“I won’t do anything here.”
“So it’ll be somewhere else?”
“I . . .”
Maybe? Probably? I don’t know.
“God,” he says.
“It’s not on your head,” I say. “I’m not on your head.”
“You have no idea.” He sighs and knocks back against the wall.
I pull away to look at him, and his arms finally ease up. “I didn’t ask you to see me. I don’t know you.”
His eyes are dark and shuttered and close when I look too long. Without them open, he loses years and gains exhaustion. “Promise me something?”
But that’s more than I can give. “I can’t—”
“Not tonight.” He blinks, tries for a smile. It doesn’t last. “Just not tonight.”
As if I could. Today’s courage died when he hauled me back. Or else when the Enactor walked me to freedom.
They should have just mapped me.
“Okay.” I disentangle and climb to my feet. The stairwell is stuffy as hell and I’m freezing, at least in the places his arms just were.
He stands as I retrieve the colorkits. “Promise.” Not a question.
“Fine,” I say. “Promise.”
I unlock the door to the blare of the newsfeeds. Dad has my small wall-screen jacked up to full volume. Some digislate ad. My neighbors probably hate me.
Not that this is half as loud as the earlier show outside.
He’s also lit a mass of air-freshener sticks, which smoke a tangled web of scents from the kitchen counter.
“Kit? That you?” Dad calls from the couch.
“Yeah.” I back-kick the door closed. “Turn it down, Dad. The whole building can hear.”

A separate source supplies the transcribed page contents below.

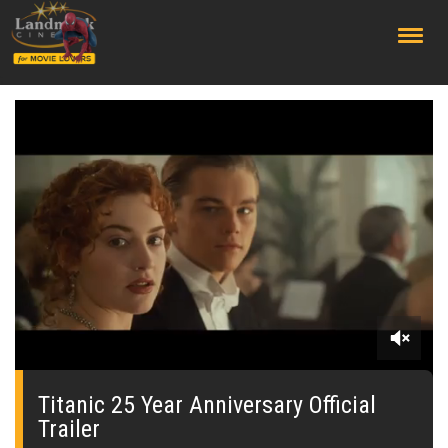
;
0
seconds
of
Titanic 25 Year Anniversary Official
0
Trailer
seconds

He half straightens from his slouch to dig up the screen remote, hitting mute just as a newscast switches on. Same one Mrs. Divs had running, full of sleek professionals with practiced smiles.
“Where you been, doll?” He leans up, kisses my cheek, sloppy and wet. He used to do that, hand out kisses, back when he, Mom, and I were something of a unit. Known as a family, even seen in each other’s company. He would sometimes buy me ices; Mom would sometimes braid my hair.
Then Dad started bringing over people who weren’t Mom, and swore me not to tell. He’d smile when I promised.
He’s smiling now.
“How did Dee know you were here?” I ask.
He shrugs. “She called while you were out. I didn’t know who it was.”
“Then you shouldn’t have answered,” I say.
“But what if it was you?” He sinks into the couch, retrieves a flask from some hidden pocket and stares at the newsfeed. “You’ve been gone all day, what if you needed me?”
I needed him when I was nine.
“You’re leaving tomorrow,” I say.
He looks up, face open, eyes huge. “Kit—”
“Dad.” Yonni’s tone, a warning.
He sighs, reaching up to rub my hip. “We’ll talk about it tomorrow.”
I don’t want to talk about it tomorrow. I don’t want to talk about it now.
On-screen, the newscasters have switched to a new interview feed. Not Lady Galton this time, but a man. Brown-haired, sharp-eyed, and without being blatant.
The Enactor from the interview room.
A red caption floats below: Prime.
The Prime? I was interrogated by the freakin’ Prime? The man who controls the Enactors. The only House Official with almost bloodling-level power, without actually being a bloodling. I might as well have been questioned by Lady Galton, or Lord Galton’s ghost.
My chest empties, and I sink into the couch beside Dad.
The Prime doesn’t play to the cameras, like the Lady, and it’s not like I memorized his face. Why would I? I’d have as much chance of running into him as I would a bloodling—or a lordling come to that, with the exception of Missa.
The Prime wants to map me.
I curl over the colorkit box—now in my lap, I didn’t drop it—and proceed not to feel. Anything. Like a heartbeat.
The Prime knows about the Accounting.
Which means it’s real.
“Kit?” Dad scoots close and rubs my back. “What’s up, baby doll?”
I shake my head. There’s no air in the room and too much under my skin.
What’s up, baby? Dad asked, leaning over Mom’s shoulder as she sat at the kitchen table and built algorithms on her digislate. She could always make the numbers dance, and the letters, and the little symbols in between. I sat one chair over with my sandwich and juice, little hand sticky from both.
Mom didn’t lift her head or slow her fingers. Years, it’d take years. The prep alone, the focus—it’d be this, it could only be this.
She’d said that before that night, more than once, to herself and to me.
This what? Dad asked.
She paused, looked up, her smile a slow incredible thing. The Accounting. I’ve cracked it.
“Baby?” Dad brushes my hair off my temple and gently raps my skull with his knuckles. “Hey, you still in there?”
I yank away from his hand, the couch.
From Mom at the table and me with my sandwich. From the beauty of her grin.
“Kit?” Dad asks.
That’s wonderful, baby! he’d said.
Mom turned serious. I’d have to dedicate everything to it; there could be nothing else.